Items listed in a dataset
....................

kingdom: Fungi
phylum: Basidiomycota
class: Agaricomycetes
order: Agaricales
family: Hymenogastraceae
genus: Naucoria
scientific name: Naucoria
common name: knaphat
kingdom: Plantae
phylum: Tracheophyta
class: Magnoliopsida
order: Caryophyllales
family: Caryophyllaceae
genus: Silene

....................

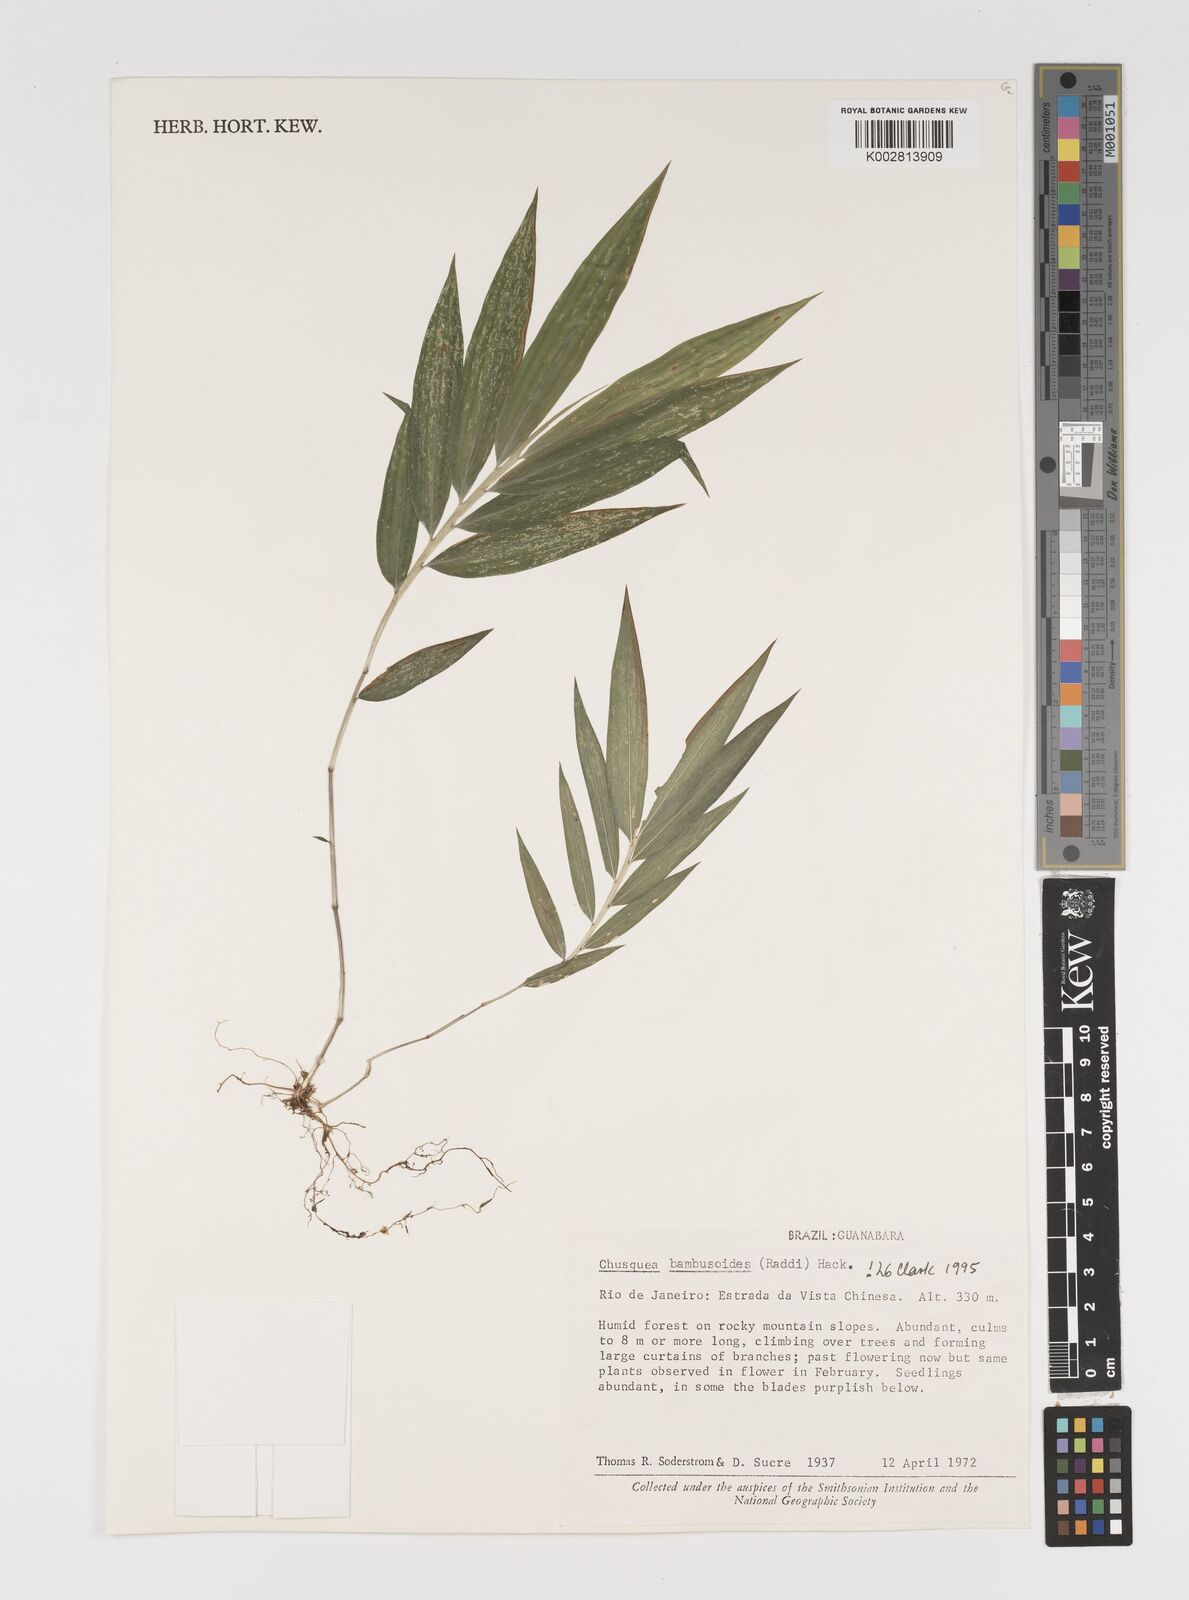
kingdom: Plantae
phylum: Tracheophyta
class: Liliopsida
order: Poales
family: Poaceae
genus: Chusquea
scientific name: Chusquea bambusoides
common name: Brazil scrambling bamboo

....................

In the part of the listing that opens with the line containing "kingdom: Fungi" and closes with the line containing "family: Caryophyllaceae", substitute "division" for "phylum" and give those lines again with nothing else changed.

* The output
kingdom: Fungi
division: Basidiomycota
class: Agaricomycetes
order: Agaricales
family: Hymenogastraceae
genus: Naucoria
scientific name: Naucoria
common name: knaphat
kingdom: Plantae
division: Tracheophyta
class: Magnoliopsida
order: Caryophyllales
family: Caryophyllaceae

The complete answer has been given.